Anesh followed her, but before crossing the threshold he turned one last time toward the place. The stage was almost dark, the drummer was closing a container, the bassist was talking with two guys near the wall, Legu had picked up his glass and was staring ahead without drinking. Everything seemed to be returning to its place, and yet the silence Anesh had felt during the last piece hadn’t left. It wasn’t stronger, it wasn’t clearer. It had simply remained.
In the corridor behind the place, the air was cooler. The walls weren’t paneled like in the public spaces, and some sections of Mount Uruk’s rock emerged between the metal structures, damp with condensation. Zena walked slower than before. Maybe it was the case on her shoulders, maybe the just-finished concert, maybe the fact that in that passage there were no public panels, apprentices, supervisors, or traffic lines to cross.
“Legu knows you well,” Anesh said.
“Legu knows everyone who repeats themselves long enough.”
“And do you repeat yourself?”
“Every time I say I’ll stay in form.”
The phrase came out without irony. After saying it, Zena quickened her pace just a bit, as if the corridor had heard her more than necessary.
They climbed a narrow staircase, then another. The noise of the place faded behind them until it became a vague vibration. Above, somewhere, colder air was passing. Anesh felt it on his face before he even saw the door.

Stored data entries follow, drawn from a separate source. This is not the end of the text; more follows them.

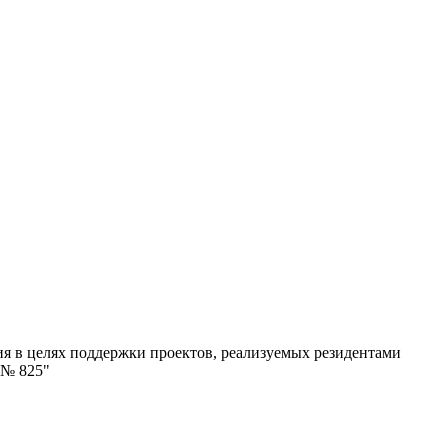
я в целях поддержки проектов, реализуемых резидентами
 № 825"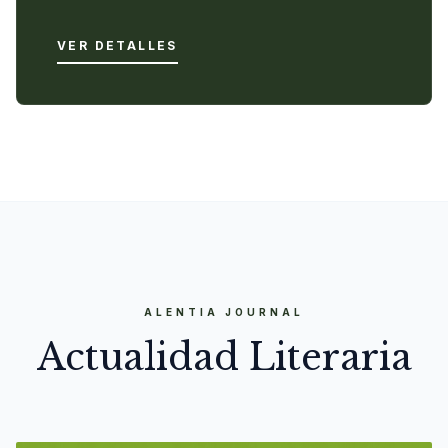
VER DETALLES
ALENTIA JOURNAL
Actualidad Literaria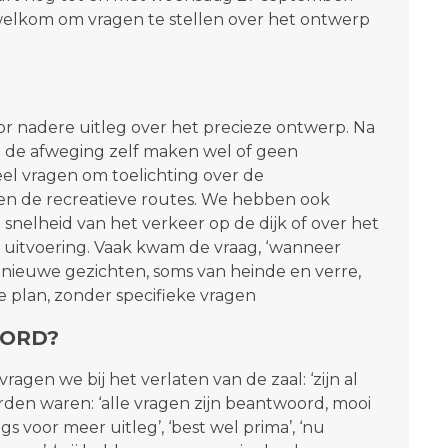
welkom om vragen te stellen over het ontwerp
 nadere uitleg over het precieze ontwerp. Na
 de afweging zelf maken wel of geen
eel vragen om toelichting over de
 en de recreatieve routes. We hebben ook
nelheid van het verkeer op de dijk of over het
uitvoering. Vaak kwam de vraag, ‘wanneer
 nieuwe gezichten, soms van heinde en verre,
 plan, zonder specifieke vragen
OORD?
gen we bij het verlaten van de zaal: ‘zijn al
en waren: ‘alle vragen zijn beantwoord, mooi
gs voor meer uitleg’, ‘best wel prima’, ‘nu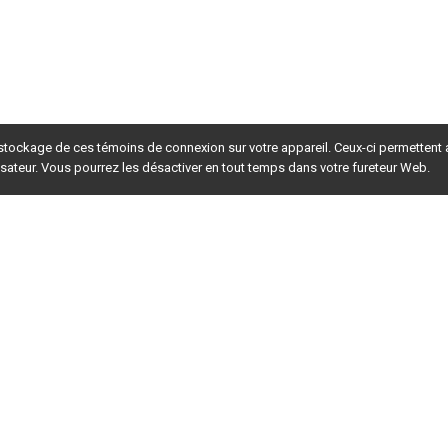
 stockage de ces témoins de connexion sur votre appareil. Ceux-ci permettent
lisateur. Vous pourrez les désactiver en tout temps dans votre fureteur Web.
rsion du site en
développement
. Pour la version en
production
,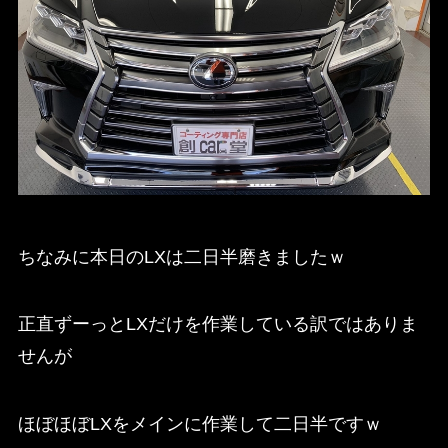
ちなみに本日のLXは二日半磨きましたｗ
正直ずーっとLXだけを作業している訳ではありま
せんが
ほぼほぼLXをメインに作業して二日半ですｗ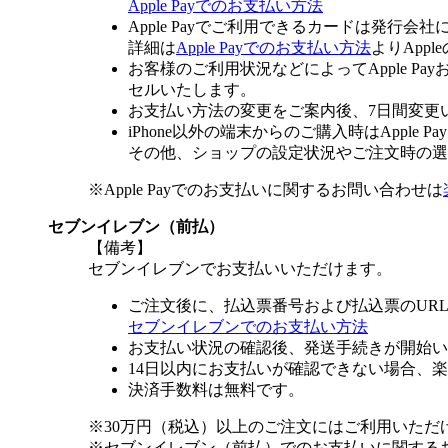
Apple Payでのお支払い方法
Apple Payでご利用できるカードは発行会
詳細は
Apple Payでのお支払い方法
よりApp
お客様のご利用状況などによってApple 
セルいたします。
お支払い方法の変更をご案内後、7日間変更
iPhone以外の端末からのご購入時はApple
その他、ショップの設定状況やご注文時の選択
※Apple Payでのお支払いに関するお問い合わせは
セブンイレブン（前払）
【備考】
セブンイレブンでお支払いいただけます。
ご注文後に、払込票番号および払込票のUR
セブンイレブンでのお支払い方法
お支払い状況の確認後、発送手続きが開始い
14日以内にお支払いが確認できない場合、
決済手数料は無料です。
※30万円（税込）以上のご注文にはご利用いただ
※セブンイレブン（前払）でのお支払いに関する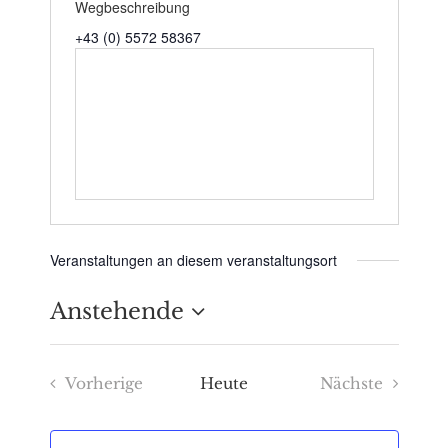
Wegbeschreibung
+43 (0) 5572 58367
Veranstaltungen an diesem veranstaltungsort
Anstehende
Datum
Vorherige
Heute
Nächste
wählen.
Veranstaltungen
Veranstaltu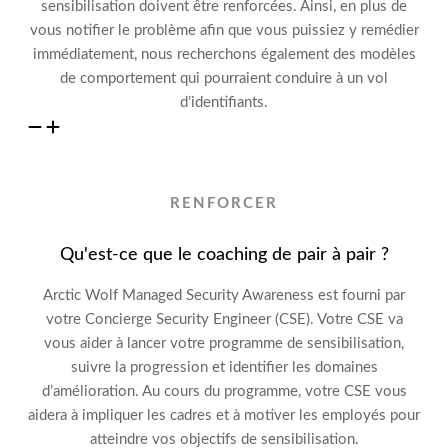
sensibilisation doivent être renforcées
.
Ainsi, en plus de
vous notifier le problème
afin que
vous puissiez y remédier
immédiatement
, nous recherchons également
des
modèles
de
comportement qui pourraient conduire à un vol
d’identifiants.
RENFORCER
Qu'est-ce que le coaching de pair à pair ?
Arctic Wolf Managed Security Awareness est fourni par
votre Concierge Security
Engineer (CSE)
. Votre
CSE va
vous aider
à
lancer
votre programme de sensibilisation,
suivre la progression et identifier les domaines
d’amélioration. Au cours du programme, votre CSE vous
aidera
à impliquer les cadres et à motiver les employés
pour
atteindre
vos objectifs de sensibilisation.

Zena entered the code into a side panel. The door hesitated, recognized the access, and opened onto the blue darkness of the evening.
“It’s not a place open to the public,” she said.
Anesh looked at her. “Should I be worried?”
“Only if you decide to find out how deep the mountain is without using the stairs.”
Then she went out.
Anesh followed her and, for the first time since arriving in Yantra, saw the city not from within, but from above.